--- Task directions ---
Skip the pictures. Quote every line below, exactly, from the one with "Histologic diagnosis: Adenocarcinoma, NOS." through the final line.

Collected data
--------------------

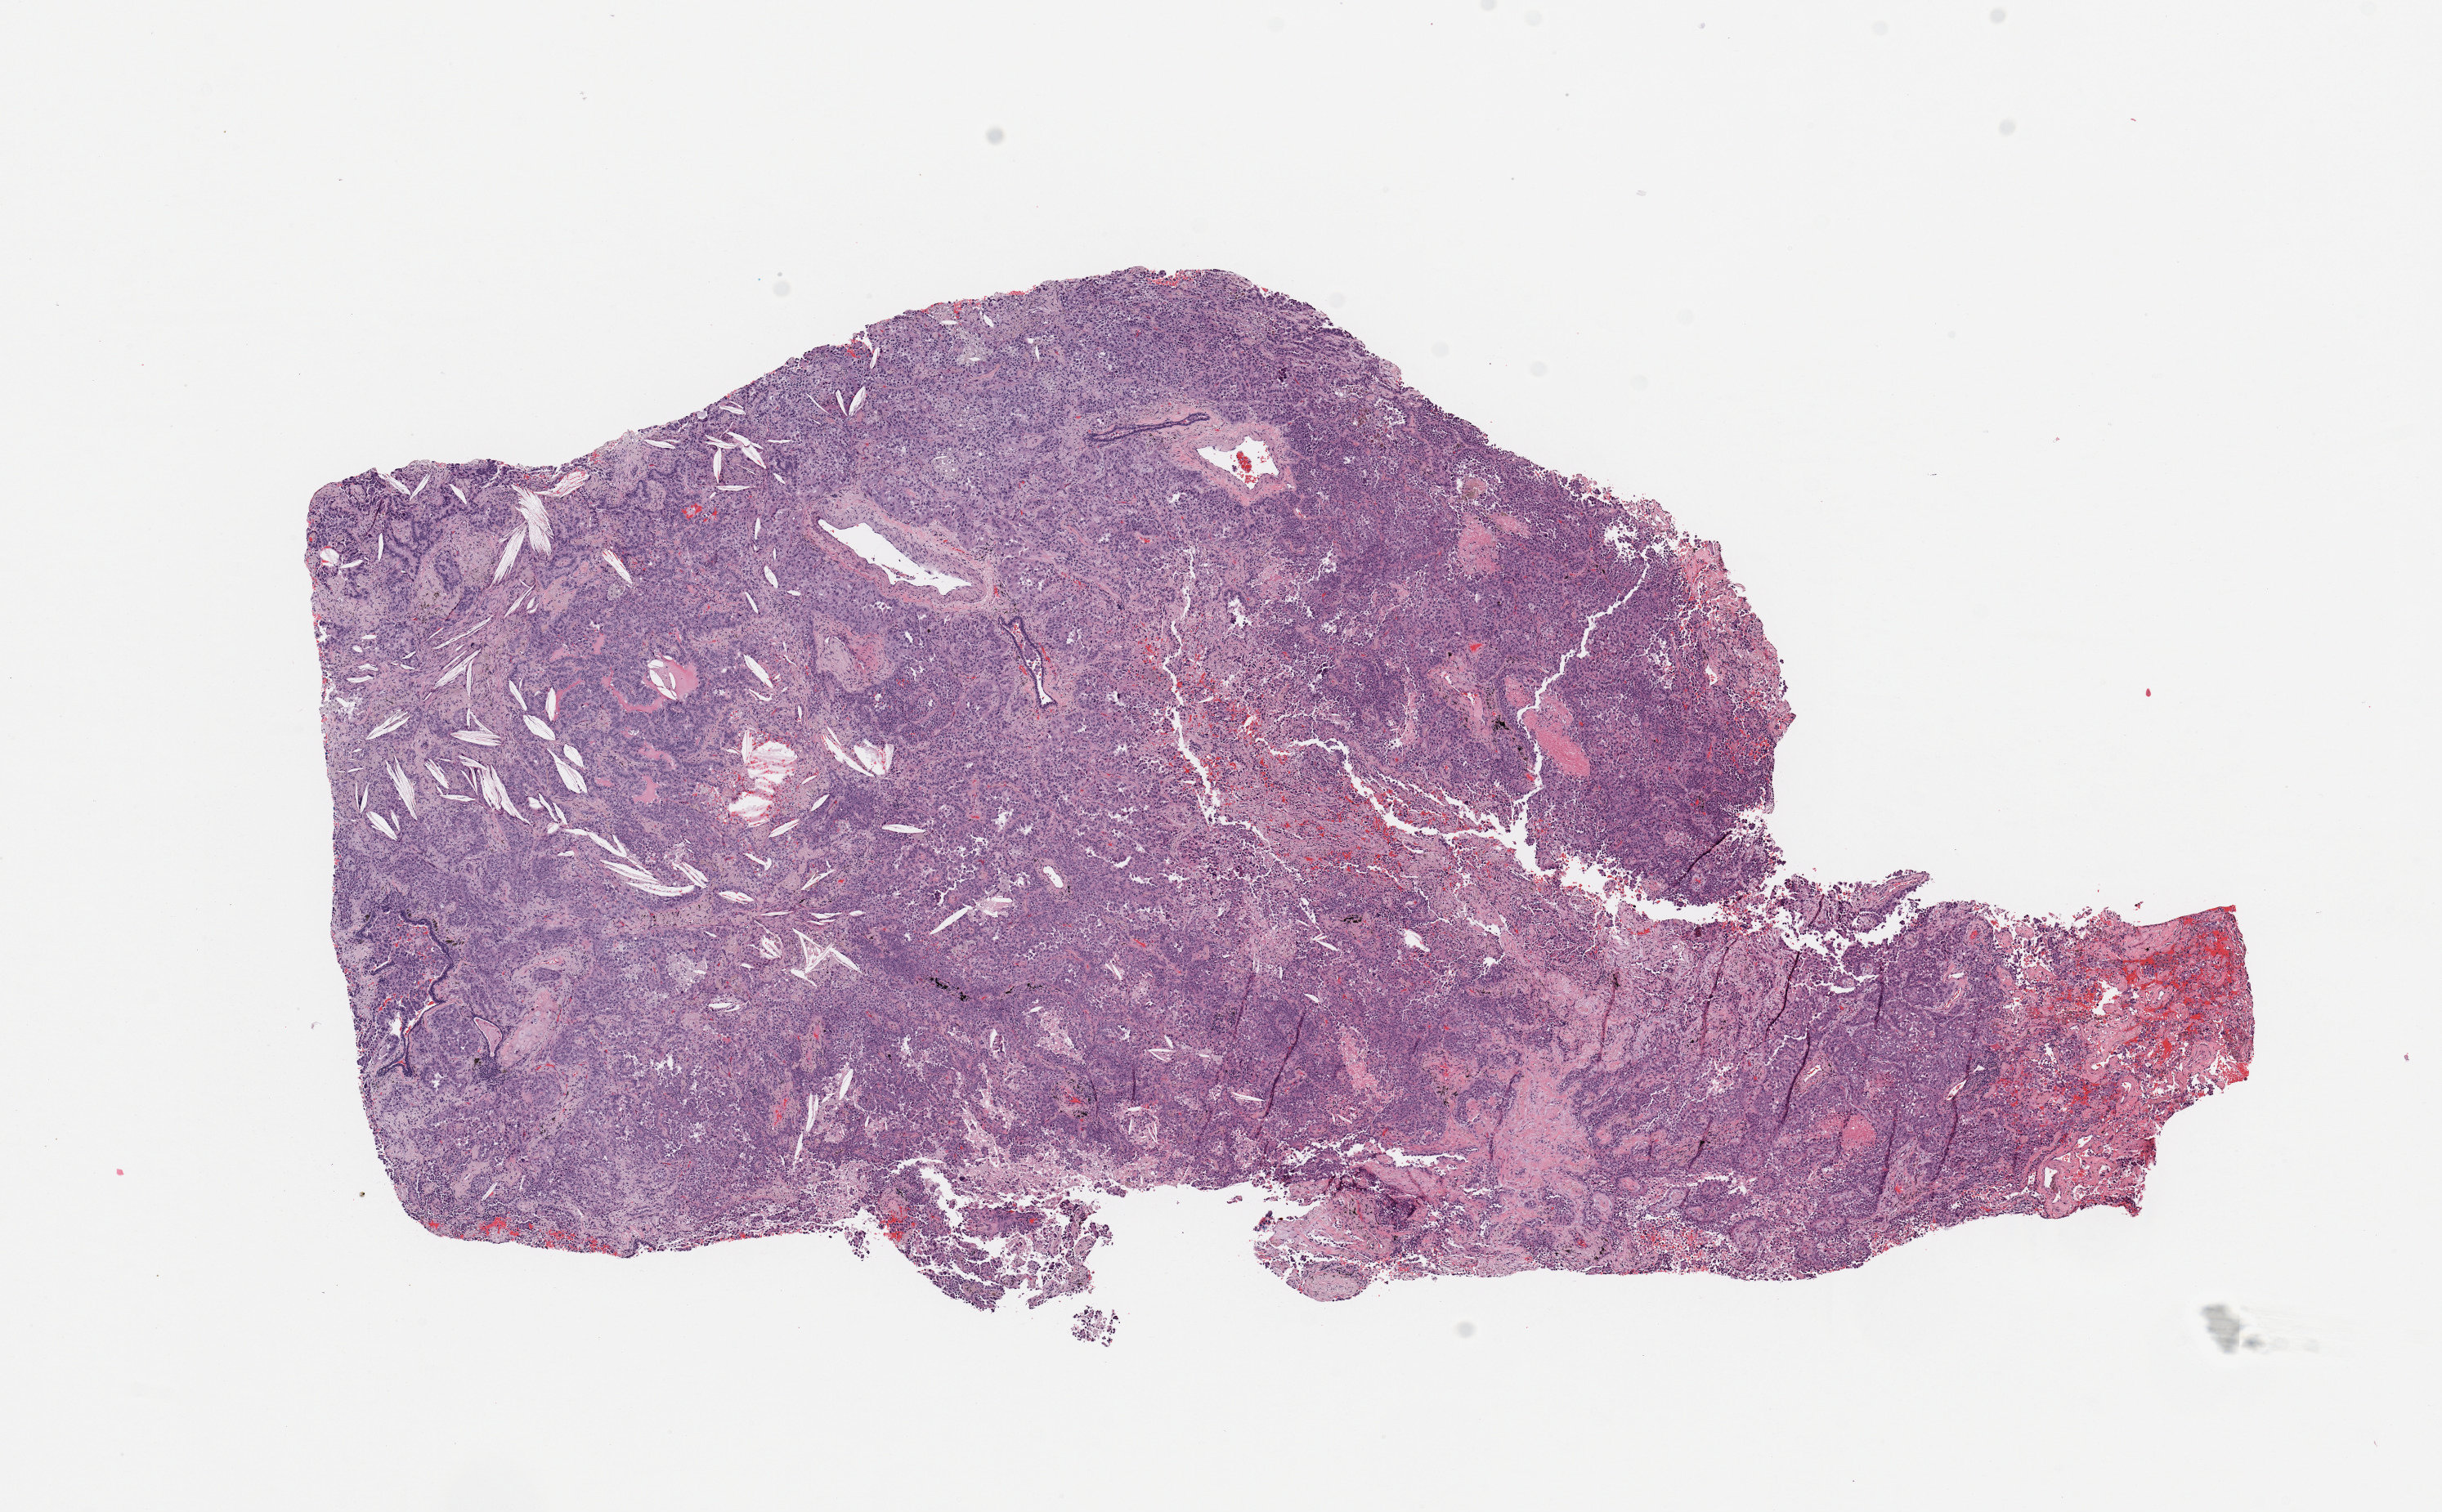
Whole-slide histology image, H&E — whole scanned area (about 11.8 x 7.3 mm, acquisition: 20x scan) shown as a low-resolution overview, tumour tissue sample, lung. Female, 62 y/o. Histologic grade: G3 (poorly differentiated).
Histologic diagnosis: Adenocarcinoma, NOS. AJCC pathologic stage: IIB. Primary tumour site (as recorded): right lower lobe.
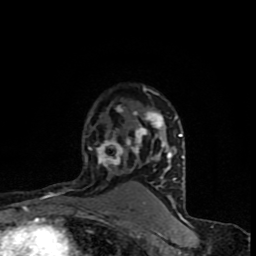
Breast MRI (dynamic contrast-enhanced), one axial slice. Slice 60 of 90 in the series (ordered by position). Cropped to one breast. Dynamic contrast-enhanced series, time point 2 of 8 at this slice position (early post-contrast). 1.5 T. TE 4.2 ms, TR 7 ms. 256 × 256 image matrix, field of view 150 × 150 mm. Female patient.
Outlined on this slice (semi-automatically segmented with operator editing):
- enhancing-tissue mask used for the functional tumour volume (all voxels passing the contrast-enhancement thresholds inside the analysis volume; usually the tumour): bounding box [x1, y1, x2, y2] px = [65, 86, 184, 203]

--------------------

--- Written solution ---
Histologic diagnosis: Adenocarcinoma, NOS. AJCC pathologic stage: IIB. Primary tumour site (as recorded): right lower lobe.
Breast MRI (dynamic contrast-enhanced), one axial slice. Slice 60 of 90 in the series (ordered by position). Cropped to one breast. Dynamic contrast-enhanced series, time point 2 of 8 at this slice position (early post-contrast). 1.5 T. TE 4.2 ms, TR 7 ms. 256 × 256 image matrix, field of view 150 × 150 mm. Female patient.
Outlined on this slice (semi-automatically segmented with operator editing):
- enhancing-tissue mask used for the functional tumour volume (all voxels passing the contrast-enhancement thresholds inside the analysis volume; usually the tumour): bounding box [x1, y1, x2, y2] px = [65, 86, 184, 203]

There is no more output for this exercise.